THE TASK: Put the lines below into a Markdown table with two columns, <c1>Row</c1> and <c2>Line text</c2>, numbering each row and skipping blank lines. Leave the pictures out of the answer.

Saved data entries:
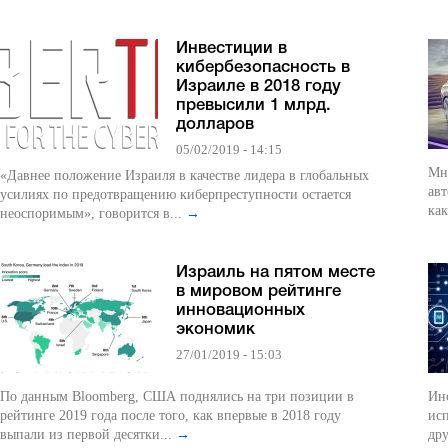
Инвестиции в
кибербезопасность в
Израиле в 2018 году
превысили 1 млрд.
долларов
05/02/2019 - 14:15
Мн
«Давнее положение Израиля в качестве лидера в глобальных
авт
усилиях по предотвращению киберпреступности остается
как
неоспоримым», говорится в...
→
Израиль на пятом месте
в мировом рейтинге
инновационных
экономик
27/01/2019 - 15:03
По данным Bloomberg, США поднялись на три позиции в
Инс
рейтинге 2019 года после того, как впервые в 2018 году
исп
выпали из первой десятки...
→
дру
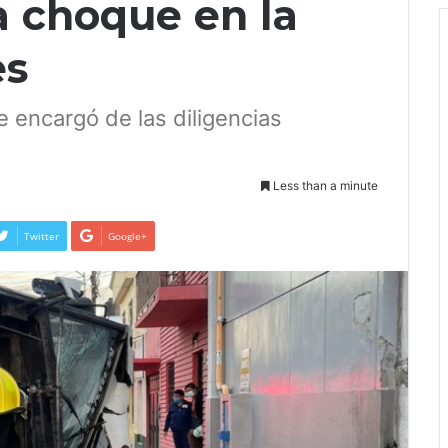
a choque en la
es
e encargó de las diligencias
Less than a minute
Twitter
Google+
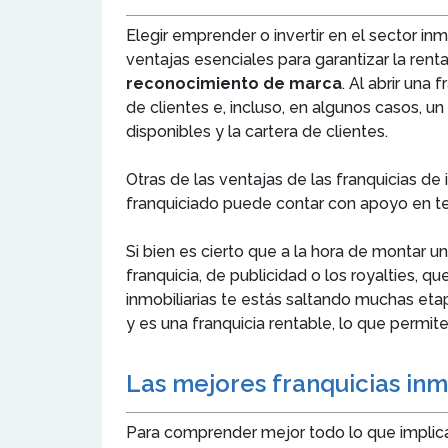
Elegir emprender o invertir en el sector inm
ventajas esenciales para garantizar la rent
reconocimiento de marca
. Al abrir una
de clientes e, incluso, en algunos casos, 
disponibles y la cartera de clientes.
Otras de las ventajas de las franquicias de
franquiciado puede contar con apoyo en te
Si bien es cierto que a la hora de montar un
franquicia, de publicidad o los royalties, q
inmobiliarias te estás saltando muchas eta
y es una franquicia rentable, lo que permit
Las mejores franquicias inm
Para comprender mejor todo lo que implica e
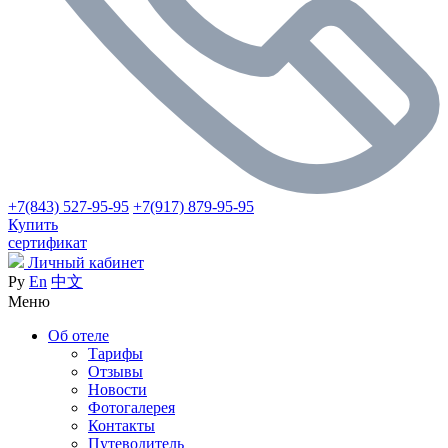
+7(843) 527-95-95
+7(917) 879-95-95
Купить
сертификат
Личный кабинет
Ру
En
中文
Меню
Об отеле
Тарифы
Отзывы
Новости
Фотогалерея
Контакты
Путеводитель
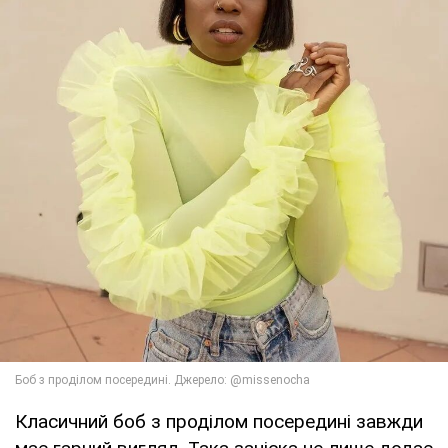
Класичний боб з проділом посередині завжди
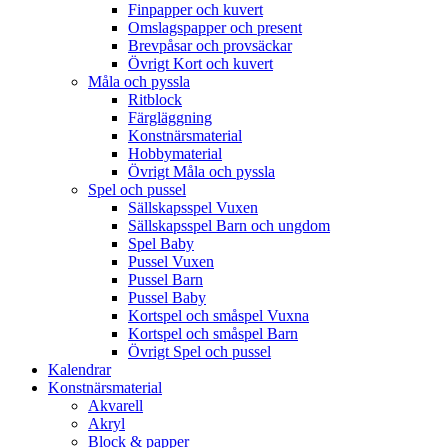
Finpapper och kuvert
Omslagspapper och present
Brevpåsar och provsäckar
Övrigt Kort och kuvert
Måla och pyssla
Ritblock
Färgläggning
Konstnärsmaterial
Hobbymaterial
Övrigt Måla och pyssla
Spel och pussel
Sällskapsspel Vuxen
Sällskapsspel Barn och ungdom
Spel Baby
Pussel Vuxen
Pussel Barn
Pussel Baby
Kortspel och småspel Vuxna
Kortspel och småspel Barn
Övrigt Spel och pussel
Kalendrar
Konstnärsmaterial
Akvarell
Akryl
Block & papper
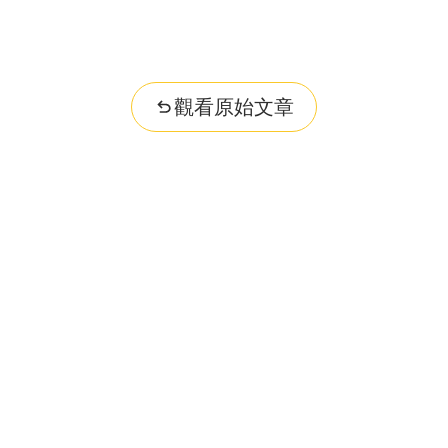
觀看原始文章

SOLUTION FOR THIS PROBLEM:
| Row | Line text |
|---|---|
| 1 | Инвестиции в |
| 2 | кибербезопасность в |
| 3 | Израиле в 2018 году |
| 4 | превысили 1 млрд. |
| 5 | долларов |
| 6 | 05/02/2019 - 14:15 |
| 7 | Мн |
| 8 | «Давнее положение Израиля в качестве лидера в глобальных |
| 9 | авт |
| 10 | усилиях по предотвращению киберпреступности остается |
| 11 | как |
| 12 | неоспоримым», говорится в... |
| 13 | → |
| 14 | Израиль на пятом месте |
| 15 | в мировом рейтинге |
| 16 | инновационных |
| 17 | экономик |
| 18 | 27/01/2019 - 15:03 |
| 19 | По данным Bloomberg, США поднялись на три позиции в |
| 20 | Инс |
| 21 | рейтинге 2019 года после того, как впервые в 2018 году |
| 22 | исп |
| 23 | выпали из первой десятки... |
| 24 | → |
| 25 | дру |
| 26 | a choque en la |
| 27 | es |
| 28 | e encargó de las diligencias |
| 29 | Less than a minute |
| 30 | Twitter |
| 31 | Google+ |
| 32 | Elegir emprender o invertir en el sector inm |
| 33 | ventajas esenciales para garantizar la rent |
| 34 | reconocimiento de marca |
| 35 | . Al abrir una |
| 36 | de clientes e, incluso, en algunos casos,  |
| 37 | disponibles y la cartera de clientes. |
| 38 | Otras de las ventajas de las franquicias de |
| 39 | franquiciado puede contar con apoyo en te |
| 40 | Si bien es cierto que a la hora de montar un |
| 41 | franquicia, de publicidad o los royalties, q |
| 42 | inmobiliarias te estás saltando muchas eta |
| 43 | y es una franquicia rentable, lo que permit |
| 44 | Las mejores franquicias inm |
| 45 | Para comprender mejor todo lo que implica e |
| 46 | +7(843) 527-95-95 |
| 47 | +7(917) 879-95-95 |
| 48 | Купить |
| 49 | сертификат |
| 50 | Личный кабинет |
| 51 | Ру |
| 52 | En |
| 53 | 中文 |
| 54 | Меню |
| 55 | Об отеле |
| 56 | Тарифы |
| 57 | Отзывы |
| 58 | Новости |
| 59 | Фотогалерея |
| 60 | Контакты |
| 61 | Путеводитель |
| 62 | Класичний боб з проділом посередині завжди |
| 63 | Finpapper och kuvert |
| 64 | Omslagspapper och present |
| 65 | Brevpåsar och provsäckar |
| 66 | Övrigt Kort och kuvert |
| 67 | Måla och pyssla |
| 68 | Ritblock |
| 69 | Färgläggning |
| 70 | Konstnärsmaterial |
| 71 | Hobbymaterial |
| 72 | Övrigt Måla och pyssla |
| 73 | Spel och pussel |
| 74 | Sällskapsspel Vuxen |
| 75 | Sällskapsspel Barn och ungdom |
| 76 | Spel Baby |
| 77 | Pussel Vuxen |
| 78 | Pussel Barn |
| 79 | Pussel Baby |
| 80 | Kortspel och småspel Vuxna |
| 81 | Kortspel och småspel Barn |
| 82 | Övrigt Spel och pussel |
| 83 | Kalendrar |
| 84 | Konstnärsmaterial |
| 85 | Akvarell |
| 86 | Akryl |
| 87 | Block & papper |
| 88 | 觀看原始文章 |